Thursday, November 08, 2007

Generation Gap? That's so sixties

On an MSNBC video clip this morning, Barack Obama talked about the "generation gap." He didn't use that terminology, which is so sixties. But maybe that's how the question was asked. He at least seemed to agree with the idea that he, as a younger non-Vietnam-generation politician, might have an advantage over his older colleagues such as Hilary Clinton. "They've been fighting the same battles since the sixties." That hit me like a ton of cliches, probably because I've been fighting the same battles since the sixties.
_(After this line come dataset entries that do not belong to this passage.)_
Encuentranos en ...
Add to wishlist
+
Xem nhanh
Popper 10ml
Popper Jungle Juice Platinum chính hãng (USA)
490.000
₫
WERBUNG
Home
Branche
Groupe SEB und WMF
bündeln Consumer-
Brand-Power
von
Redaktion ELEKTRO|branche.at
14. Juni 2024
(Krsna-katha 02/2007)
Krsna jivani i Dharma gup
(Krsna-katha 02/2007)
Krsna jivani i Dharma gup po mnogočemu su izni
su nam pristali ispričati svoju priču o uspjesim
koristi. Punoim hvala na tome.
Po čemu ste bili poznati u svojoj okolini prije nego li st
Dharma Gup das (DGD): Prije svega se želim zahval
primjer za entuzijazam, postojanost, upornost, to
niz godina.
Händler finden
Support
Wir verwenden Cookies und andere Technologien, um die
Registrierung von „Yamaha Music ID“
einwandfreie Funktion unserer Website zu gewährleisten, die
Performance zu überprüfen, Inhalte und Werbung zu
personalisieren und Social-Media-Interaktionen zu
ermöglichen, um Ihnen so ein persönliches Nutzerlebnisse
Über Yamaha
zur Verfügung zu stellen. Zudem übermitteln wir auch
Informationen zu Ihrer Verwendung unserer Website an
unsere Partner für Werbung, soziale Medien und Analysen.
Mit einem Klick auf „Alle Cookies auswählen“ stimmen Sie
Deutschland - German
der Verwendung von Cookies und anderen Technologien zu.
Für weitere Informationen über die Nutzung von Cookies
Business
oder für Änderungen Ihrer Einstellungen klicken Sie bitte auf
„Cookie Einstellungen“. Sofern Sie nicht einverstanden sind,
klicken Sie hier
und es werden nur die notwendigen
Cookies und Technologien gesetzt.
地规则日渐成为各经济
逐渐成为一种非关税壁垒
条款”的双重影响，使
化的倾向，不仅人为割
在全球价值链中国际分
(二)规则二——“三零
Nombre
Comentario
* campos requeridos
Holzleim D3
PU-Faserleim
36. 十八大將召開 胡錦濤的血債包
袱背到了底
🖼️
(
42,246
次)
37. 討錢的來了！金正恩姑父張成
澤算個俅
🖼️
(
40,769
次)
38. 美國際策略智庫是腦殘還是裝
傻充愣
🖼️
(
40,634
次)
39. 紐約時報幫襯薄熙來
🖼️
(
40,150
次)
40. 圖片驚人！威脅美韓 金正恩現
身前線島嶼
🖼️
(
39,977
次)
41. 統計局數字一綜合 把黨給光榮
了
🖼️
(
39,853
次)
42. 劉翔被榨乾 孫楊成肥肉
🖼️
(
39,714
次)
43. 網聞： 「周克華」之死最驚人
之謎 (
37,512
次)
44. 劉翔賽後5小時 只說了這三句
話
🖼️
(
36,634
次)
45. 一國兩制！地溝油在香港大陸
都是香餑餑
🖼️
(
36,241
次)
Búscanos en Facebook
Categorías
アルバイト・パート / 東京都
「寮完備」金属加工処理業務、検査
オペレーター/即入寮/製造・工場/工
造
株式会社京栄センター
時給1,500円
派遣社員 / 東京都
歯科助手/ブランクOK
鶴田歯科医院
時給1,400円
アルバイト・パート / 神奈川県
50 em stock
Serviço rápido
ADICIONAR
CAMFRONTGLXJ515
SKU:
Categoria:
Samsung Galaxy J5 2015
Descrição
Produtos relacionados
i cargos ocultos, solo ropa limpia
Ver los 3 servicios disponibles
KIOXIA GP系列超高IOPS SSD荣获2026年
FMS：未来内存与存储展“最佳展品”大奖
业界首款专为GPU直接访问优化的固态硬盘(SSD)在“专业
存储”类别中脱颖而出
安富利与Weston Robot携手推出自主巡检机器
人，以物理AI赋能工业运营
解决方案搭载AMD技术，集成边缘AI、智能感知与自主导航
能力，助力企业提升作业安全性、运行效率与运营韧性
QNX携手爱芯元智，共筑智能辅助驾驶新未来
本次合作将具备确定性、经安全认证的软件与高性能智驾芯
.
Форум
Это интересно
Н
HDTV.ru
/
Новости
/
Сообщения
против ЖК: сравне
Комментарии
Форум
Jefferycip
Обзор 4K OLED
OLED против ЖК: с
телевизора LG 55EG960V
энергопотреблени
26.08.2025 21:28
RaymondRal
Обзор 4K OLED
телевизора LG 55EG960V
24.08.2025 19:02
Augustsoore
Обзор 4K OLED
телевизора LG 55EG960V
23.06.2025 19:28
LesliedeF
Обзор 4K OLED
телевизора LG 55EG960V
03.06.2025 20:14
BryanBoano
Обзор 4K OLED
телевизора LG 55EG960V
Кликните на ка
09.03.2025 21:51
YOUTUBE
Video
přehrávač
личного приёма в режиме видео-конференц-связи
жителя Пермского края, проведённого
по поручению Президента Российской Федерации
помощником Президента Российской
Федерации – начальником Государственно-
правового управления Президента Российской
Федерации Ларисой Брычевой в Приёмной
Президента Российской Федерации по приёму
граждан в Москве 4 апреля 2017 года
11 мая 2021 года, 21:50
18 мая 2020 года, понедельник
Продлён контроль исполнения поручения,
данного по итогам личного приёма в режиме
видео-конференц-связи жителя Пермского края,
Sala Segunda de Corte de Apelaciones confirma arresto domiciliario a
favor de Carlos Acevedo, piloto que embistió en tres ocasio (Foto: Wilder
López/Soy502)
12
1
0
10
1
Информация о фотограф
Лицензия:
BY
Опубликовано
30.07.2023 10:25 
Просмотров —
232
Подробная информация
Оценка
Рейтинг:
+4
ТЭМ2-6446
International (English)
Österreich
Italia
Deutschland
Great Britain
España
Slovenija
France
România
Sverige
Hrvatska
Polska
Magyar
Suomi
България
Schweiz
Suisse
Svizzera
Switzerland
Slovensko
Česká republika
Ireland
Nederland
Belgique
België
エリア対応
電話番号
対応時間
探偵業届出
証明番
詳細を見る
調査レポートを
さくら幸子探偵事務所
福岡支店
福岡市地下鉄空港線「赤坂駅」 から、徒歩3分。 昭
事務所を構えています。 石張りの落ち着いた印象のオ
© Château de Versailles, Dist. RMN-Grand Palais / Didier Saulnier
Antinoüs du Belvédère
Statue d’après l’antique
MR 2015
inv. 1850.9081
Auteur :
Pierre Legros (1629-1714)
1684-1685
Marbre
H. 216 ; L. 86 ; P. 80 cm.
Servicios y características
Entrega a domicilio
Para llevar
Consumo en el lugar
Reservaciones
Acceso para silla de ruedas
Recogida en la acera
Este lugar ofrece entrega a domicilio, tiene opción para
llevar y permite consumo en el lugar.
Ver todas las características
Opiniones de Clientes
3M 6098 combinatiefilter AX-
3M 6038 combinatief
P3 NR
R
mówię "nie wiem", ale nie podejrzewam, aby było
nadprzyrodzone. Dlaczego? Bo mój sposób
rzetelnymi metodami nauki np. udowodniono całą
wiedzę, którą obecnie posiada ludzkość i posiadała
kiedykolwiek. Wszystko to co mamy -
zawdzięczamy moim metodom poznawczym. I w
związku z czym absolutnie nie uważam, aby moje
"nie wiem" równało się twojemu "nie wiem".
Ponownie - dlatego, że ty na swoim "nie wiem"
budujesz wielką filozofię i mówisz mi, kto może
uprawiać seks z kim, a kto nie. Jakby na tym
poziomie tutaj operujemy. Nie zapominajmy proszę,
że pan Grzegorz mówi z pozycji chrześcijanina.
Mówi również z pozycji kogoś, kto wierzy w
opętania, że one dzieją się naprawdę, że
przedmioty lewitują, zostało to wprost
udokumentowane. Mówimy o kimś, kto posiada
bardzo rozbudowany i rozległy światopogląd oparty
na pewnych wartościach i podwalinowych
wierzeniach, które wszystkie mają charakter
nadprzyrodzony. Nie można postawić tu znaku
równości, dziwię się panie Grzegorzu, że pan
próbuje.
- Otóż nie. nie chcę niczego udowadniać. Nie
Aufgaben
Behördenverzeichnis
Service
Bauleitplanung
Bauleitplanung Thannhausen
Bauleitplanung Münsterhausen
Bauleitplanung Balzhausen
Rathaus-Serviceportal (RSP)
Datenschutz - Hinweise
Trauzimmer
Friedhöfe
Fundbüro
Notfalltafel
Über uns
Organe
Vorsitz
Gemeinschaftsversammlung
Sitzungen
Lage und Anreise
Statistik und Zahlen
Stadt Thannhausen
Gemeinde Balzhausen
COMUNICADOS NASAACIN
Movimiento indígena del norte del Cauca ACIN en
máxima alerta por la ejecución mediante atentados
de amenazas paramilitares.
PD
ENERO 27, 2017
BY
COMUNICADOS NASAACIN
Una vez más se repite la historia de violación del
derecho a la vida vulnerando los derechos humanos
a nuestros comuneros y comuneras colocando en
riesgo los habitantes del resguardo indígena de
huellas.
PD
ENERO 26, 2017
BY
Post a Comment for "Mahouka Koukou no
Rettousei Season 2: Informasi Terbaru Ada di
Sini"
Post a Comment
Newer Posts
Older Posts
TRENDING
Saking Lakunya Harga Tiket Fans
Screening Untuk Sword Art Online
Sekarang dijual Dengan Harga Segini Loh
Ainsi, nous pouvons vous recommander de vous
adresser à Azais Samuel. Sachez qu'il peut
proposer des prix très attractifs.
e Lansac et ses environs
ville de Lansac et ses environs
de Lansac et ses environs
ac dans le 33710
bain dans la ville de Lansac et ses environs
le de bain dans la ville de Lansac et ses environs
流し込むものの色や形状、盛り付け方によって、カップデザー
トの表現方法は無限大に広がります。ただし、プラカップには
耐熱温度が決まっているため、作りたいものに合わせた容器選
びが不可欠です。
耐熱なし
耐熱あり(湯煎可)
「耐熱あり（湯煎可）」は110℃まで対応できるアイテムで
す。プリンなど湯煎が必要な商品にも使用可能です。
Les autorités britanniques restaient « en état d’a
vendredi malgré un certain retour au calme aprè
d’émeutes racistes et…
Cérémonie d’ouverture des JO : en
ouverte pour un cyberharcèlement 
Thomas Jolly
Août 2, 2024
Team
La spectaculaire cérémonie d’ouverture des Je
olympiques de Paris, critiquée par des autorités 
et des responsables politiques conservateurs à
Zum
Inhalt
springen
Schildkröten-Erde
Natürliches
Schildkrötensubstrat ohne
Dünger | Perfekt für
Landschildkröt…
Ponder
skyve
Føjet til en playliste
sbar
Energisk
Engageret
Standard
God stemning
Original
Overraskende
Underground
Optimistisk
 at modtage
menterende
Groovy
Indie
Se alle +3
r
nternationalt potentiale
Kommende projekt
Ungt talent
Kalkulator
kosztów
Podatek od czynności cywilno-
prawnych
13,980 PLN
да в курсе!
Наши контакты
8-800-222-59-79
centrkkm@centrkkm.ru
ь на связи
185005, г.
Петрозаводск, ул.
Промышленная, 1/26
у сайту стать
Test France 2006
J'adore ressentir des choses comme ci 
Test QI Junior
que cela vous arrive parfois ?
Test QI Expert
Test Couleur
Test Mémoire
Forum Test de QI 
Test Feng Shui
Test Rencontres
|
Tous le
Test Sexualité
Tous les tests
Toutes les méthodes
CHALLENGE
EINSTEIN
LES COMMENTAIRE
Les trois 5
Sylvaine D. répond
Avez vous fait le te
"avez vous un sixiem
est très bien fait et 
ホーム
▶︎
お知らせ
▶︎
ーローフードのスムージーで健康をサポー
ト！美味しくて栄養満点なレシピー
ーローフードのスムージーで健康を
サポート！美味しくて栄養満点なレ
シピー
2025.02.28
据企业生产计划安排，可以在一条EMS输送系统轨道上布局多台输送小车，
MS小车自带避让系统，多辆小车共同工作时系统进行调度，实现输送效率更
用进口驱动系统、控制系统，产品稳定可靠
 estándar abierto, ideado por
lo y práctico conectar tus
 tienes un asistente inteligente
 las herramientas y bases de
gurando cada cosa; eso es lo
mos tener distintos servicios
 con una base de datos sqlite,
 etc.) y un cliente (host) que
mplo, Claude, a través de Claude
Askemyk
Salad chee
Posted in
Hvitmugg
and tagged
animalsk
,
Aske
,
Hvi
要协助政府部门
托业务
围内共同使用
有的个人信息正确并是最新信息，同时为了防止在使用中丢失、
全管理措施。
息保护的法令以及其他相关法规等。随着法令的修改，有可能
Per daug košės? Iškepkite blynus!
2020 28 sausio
I'm two years younger than Hilary Clinton. We're the first batch of the Baby Boomer cohort, born 1946-50. We came of age in the sixties and we fought all those battles and we keep fighting them. There are some positives in that, but also a burden. We can't seem to stop fighting them. We have been at each other's throats for so long it seems normal. But where has it lead? True believers George W. Bush and Karl Rove and Dick Cheney on The Right; dumstruck liberals like me and Hilary and Dennis Kucinich and Michael Moore on The Left. Butting heads in the public arena and nothing getting accomplished.

I've thought this for awhile, that maybe it will take someone from a different generation, someone who grew up in a different country, to show us the way out of our morass. Barack Obama might be that person on the Democratic side. Could be Arnold Schwarzenegger on the Repub side. Don't shoot me, fellow Dems. Arnold is getting stuff done across the board in California. Yes, he's still beholden in some ways to the national neo-con agenda, but he's blazing new trails in energy conservation.

Maybe there are other pols out there who can bring us together. We need some visionaries, now more than ever.